We have posted about this a little earlier this year, but it’s worth mentioning again that the UK Information Commissioner’s Office, which is the data watchdog for the UK Government, continues to take tough measures with public sector organisations that have suffered data breaches.

Most recently, a UK healthcare organisation misplaced 3 unsecured USB flash drives with confidential patient details, and has signed an undertaking confirming that the Trust will take a number of steps to ensure personal data is kept securely.
 
The Assistant Commissioner at the ICO said: “I urge all NHS organisations to restrict and encrypt the amount of sensitive information stored on portable devices. In this case, our investigation found that there was a lack of understanding and awareness among staff of their responsibilities under the Data Protection Act.”

This is good practice, and a good argument for deploying secure USB flash drives.

The UK Ministry of Defence’s latest resource accounts (PDF at link) show that the department suffered eight serious data breaches from 2008 to 2009, compared with just two in the preceding year.

The biggest incident was the loss of a portable hard disk from a contractor’s premises, which contained the names, passport information and bank account details of an estimated 1.7 million service personnel.

Others included the theft of three USB sticks from “secure government premises”, which contained details of all RAF service personnel who served between 2002 to 2008 and details of family members. 

As with the data loss incidents involving HSBC we mentioned recently, the Ministry says it has launched a campaign to educate staff about the importance of data security, together with training courses on protecting information.  These are good signs.  But training alone isn’t enough – security demands a mix of policies and solutions in order to be effective.  There is still some way to go before we reach the target of true security for all personal data.

The UK Government is making giant strides in tightening up data security, and in public disclosure of security breaches, following the high-profile losses from public bodies over the past 18 months. 

The issue is being policed strongly.  This week, the Government’s Information Commissioner issued further warnings to a number of National Health Service bodies about the importance of protecting data, with instructions for them to adhere to the UK Data Protection Act.

Five healthcare bodies were found to have breached regulations, ranging from stolen laptops, lost CDs and lost USB flash drives.  All were unencrypted and all contained potentially sensitive patient data.

It’s good news that data protection and corporate governance is being enforced at this level.  With the right combination of policies and products, everyone’s data can be kept a little safer.

We often see newsflashes telling us about the latest data breach, caused by a lost thumb drive or stolen laptop.  But what happens after the initial loss?  What are the ramifications and the fall-out?

This article shows what happened after a loss of very sensitive data in August 2008, when an employee of IT contractor PA Consulting lost a USB flash drive with the details of all the UK’s 84,000 prisoners.

The contractor was working for the UK Government’s Home Office and human error led to the stick and the unencrypted data being misplaced.  The employee immediately told supervisors, who then told the UK Ministry of Justice (MoJ) and the Home Office.  Although police were brought in to search the offices and the employee’s home and car for the missing memory stick, it was never found.

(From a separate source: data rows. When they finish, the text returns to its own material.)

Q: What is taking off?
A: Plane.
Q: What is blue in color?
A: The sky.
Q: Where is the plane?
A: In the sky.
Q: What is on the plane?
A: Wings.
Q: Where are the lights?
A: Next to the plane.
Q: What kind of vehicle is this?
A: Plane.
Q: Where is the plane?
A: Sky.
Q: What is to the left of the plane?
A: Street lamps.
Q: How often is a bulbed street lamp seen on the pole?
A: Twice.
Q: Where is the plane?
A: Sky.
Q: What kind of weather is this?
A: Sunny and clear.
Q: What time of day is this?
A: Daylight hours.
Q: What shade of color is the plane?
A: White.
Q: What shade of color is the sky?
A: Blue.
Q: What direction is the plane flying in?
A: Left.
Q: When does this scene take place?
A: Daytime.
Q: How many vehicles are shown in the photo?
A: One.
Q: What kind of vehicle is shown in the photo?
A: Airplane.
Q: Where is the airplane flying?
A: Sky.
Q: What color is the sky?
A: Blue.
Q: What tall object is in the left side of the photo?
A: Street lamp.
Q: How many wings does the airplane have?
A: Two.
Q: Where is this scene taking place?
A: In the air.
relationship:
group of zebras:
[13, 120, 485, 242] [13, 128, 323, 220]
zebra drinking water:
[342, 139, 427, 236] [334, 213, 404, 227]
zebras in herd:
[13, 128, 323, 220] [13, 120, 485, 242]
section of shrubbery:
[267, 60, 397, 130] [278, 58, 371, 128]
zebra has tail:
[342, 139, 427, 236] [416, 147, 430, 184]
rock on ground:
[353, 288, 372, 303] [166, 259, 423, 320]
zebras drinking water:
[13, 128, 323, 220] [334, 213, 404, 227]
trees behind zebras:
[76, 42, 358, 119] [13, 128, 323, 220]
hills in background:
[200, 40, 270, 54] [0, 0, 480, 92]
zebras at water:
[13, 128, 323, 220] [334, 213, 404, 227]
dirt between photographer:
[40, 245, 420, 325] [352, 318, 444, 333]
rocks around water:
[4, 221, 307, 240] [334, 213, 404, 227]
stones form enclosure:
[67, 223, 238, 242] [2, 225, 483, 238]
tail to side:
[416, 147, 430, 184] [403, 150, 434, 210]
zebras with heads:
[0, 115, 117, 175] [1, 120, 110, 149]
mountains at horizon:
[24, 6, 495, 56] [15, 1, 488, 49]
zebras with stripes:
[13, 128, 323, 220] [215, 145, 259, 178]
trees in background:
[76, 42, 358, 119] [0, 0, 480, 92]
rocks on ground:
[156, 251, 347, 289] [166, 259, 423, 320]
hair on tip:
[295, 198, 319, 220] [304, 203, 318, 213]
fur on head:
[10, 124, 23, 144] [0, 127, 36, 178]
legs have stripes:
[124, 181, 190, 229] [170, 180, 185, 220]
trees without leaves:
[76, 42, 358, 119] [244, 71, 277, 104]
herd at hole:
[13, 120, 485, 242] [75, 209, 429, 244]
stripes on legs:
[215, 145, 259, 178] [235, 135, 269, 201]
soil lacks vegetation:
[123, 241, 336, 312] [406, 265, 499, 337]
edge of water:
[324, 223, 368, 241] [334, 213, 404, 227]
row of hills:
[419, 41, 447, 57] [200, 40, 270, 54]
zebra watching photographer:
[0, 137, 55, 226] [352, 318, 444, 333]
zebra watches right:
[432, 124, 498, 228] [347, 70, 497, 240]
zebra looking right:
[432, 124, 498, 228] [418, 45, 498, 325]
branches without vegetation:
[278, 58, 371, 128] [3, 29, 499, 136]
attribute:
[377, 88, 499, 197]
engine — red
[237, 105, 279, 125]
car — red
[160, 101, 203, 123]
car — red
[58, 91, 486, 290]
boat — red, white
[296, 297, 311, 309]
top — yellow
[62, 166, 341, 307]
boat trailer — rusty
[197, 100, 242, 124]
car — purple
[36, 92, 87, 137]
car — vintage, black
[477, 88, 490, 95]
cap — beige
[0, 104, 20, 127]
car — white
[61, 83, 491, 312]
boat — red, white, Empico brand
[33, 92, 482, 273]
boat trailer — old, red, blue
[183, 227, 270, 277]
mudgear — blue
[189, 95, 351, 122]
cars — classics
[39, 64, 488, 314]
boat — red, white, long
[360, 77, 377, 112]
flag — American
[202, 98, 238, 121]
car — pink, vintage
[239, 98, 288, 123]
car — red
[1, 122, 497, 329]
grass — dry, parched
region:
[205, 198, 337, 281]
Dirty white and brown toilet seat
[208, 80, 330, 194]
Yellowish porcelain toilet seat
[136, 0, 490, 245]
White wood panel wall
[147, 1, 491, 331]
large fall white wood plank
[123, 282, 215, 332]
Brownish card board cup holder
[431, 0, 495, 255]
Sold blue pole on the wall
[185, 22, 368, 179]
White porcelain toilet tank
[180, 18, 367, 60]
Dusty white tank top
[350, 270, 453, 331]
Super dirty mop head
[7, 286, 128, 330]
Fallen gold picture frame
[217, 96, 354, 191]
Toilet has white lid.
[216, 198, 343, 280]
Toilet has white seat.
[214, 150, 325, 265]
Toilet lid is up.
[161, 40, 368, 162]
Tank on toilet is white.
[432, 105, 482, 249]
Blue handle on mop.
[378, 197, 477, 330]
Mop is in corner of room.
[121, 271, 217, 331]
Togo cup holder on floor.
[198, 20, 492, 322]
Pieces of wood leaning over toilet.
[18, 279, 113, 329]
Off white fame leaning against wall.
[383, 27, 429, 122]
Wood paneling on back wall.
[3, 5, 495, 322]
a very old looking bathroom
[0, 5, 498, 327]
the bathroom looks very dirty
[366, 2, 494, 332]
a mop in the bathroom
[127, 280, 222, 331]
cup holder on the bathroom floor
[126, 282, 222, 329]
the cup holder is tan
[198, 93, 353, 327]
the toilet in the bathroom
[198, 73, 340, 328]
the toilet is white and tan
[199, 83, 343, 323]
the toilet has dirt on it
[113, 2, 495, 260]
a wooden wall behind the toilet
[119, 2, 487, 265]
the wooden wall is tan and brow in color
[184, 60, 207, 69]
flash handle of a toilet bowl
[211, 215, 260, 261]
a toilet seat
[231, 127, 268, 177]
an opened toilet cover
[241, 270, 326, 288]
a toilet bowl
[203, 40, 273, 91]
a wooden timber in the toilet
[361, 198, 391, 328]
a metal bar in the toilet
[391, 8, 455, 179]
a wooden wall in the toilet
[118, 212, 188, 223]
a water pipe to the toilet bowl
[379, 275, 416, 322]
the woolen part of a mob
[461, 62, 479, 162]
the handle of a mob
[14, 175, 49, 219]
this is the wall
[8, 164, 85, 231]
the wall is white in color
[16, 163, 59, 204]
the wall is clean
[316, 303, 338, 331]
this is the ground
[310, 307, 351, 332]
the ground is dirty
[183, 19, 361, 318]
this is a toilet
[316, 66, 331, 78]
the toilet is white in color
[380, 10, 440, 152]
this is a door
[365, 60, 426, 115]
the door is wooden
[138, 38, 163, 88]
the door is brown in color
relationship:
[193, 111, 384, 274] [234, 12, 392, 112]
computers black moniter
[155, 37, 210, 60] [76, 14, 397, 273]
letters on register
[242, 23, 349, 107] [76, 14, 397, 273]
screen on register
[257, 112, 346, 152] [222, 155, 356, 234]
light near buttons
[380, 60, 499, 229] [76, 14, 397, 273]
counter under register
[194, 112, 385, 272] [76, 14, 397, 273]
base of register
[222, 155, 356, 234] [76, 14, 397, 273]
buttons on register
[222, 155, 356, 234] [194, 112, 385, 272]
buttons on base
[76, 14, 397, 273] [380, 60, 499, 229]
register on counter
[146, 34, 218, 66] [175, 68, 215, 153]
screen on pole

The unhappy result was, the contractor lost its contract, and the employee’s and line managers’ jobs were lost too.  Home Office staff are now advised not to use flash drives.  All for a single data loss. 

The fact is, it’s impossible to stop devices getting lost or stolen.  But the risk can be mitigated – and the extensive, unpleasant fall-out stopped – by enforcing encryption on these devices.

Have you ever looked at all the data breaches that have occurred in the past 18 months, and thought “that couldn’t happen to me”?  The truth is, it can happen to anyone, and at more or less any time.

All it takes is a moment’s inattention to lose a thumb drive or disk.  And if the data on that device is not protected in any way, congratulations:  it’s your own data breach. 

To highlight that it can indeed happen to anyone, this article on Enrique Salem, president and CEO of security giant Symantec is revealing.  In it, he admits that he has personally lost a USB flash drive containing confidential information.

He also points out that certain data security features need to be automated – such as mandatory encryption, alerts to administrators in the event of protected data being accessed, and more.  This security best practice helps to ensure confidential data stays confidential. 

So if you’ve ever lost a flash drive in the past, don’t worry:  it can even happen to CEOs of security companies.  But if you think it cannot happen to you, you might want to think again.